Friday , April 19, 2024

Chase To Acquire WePay in a Play for ISVs and New Merchants

JPMorgan Chase & Co. is making a big move into the world of independent software vendors and payment facilitators with a planned acquisition of WePay Inc. that the nation’s largest bank announced late Tuesday.

Redwood City, Calif.-based WePay develops payments-related application programming interfaces (APIs) for software developers to put into their own programs, and it also is a payment facilitator that enables small businesses without their own merchant accounts to submit card transactions for authorization and settlement. Among its 1,000-plus partners are event-management firms such as SignUpGenius, fund-raising platform GoFundMe, and email services provider ConstantContact.

“With WePay, Chase is taking the work out of payments for both our business clients and the software providers who serve them,” Matt Kane, chief executive of Chase Merchant Services, said in a news release. “We are powering payments for growth, so businesses can accept payments instantly, get paid faster, and never lose a sale. And we’ll give ISVs a payment facilitator-like experience without the overhead or increased fraud risk.”

JPMorgan Chase operates the nation’s largest bank-owned merchant-acquiring business, which is on track to exceed $1 trillion in payment volume this year. In addition, Chase serves 4 million small businesses with banking services, business credit cards, or merchant processing. Putting WePay under Chase’s roof will enable the bank to offer more software-based services to small businesses, and fend off keen competition from rising financial-technology companies in the payments space such as Stripe Inc.

Neither WePay nor JPMorgan Chase revealed the purchase price, but The Wall Street Journal said it could exceed $220 million.

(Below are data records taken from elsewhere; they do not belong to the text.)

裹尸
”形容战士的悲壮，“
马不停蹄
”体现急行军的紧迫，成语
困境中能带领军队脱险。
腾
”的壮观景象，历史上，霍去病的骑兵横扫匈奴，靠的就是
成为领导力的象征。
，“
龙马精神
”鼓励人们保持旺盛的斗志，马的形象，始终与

Jared Drieling, director of business intelligence at Omaha, Neb.-based merchant-acquiring consultancy The Strawhecker Group, tells Digital Transactions News by email that the acquisition for Chase is “a technology play in order to offset the impact of emerging players such as Stripe, etc., and to better compete with the more technology-focused payments players by offering more open integration and customizable payment solutions through WePay’s API platform businesses.”

Drieling adds that “this is just another piece of evidence that showcases the ISV payments opportunity. There is a gold rush within the payments community to acquire integrated payment assets.”

For WePay, the acquisition means access to a sizable base of potential customers as well as JPMorgan Chase’s financial resources.

“With Chase behind us, we’ll continue to focus on serving the unique needs of software platforms, with a team that will double in size over the next year,” chief executive Bill Clerico said in a blog post. “We’ll quickly become one of the most well-financed payments-technology companies in the world—and beyond that, we’ll serve as a platform for Chase to grow its footprint in fintech and Silicon Valley, all while continuing to operate with autonomy under the WePay name.”

Clerico and chief operating officer Rich Aberman founded WePay nine years ago when they were both age 23.

Researcher Rick Oglesby, president of Mesa, Ariz.-based AZ Payments Group, says in an email that “WePay is a great asset and will be a great addition to Chase’s ISV business. WePay provides an out-of-the-box solution that’s quick and easy for ISVs to adopt and loaded with value-added tools, so it will add services to Chase’s traditional processor-oriented solutions.”

Chase already enables ISVs to become payment facilitators, and having WePay in-house will make it even easier for software developers to provide payment services to their business customers, Oglesby adds.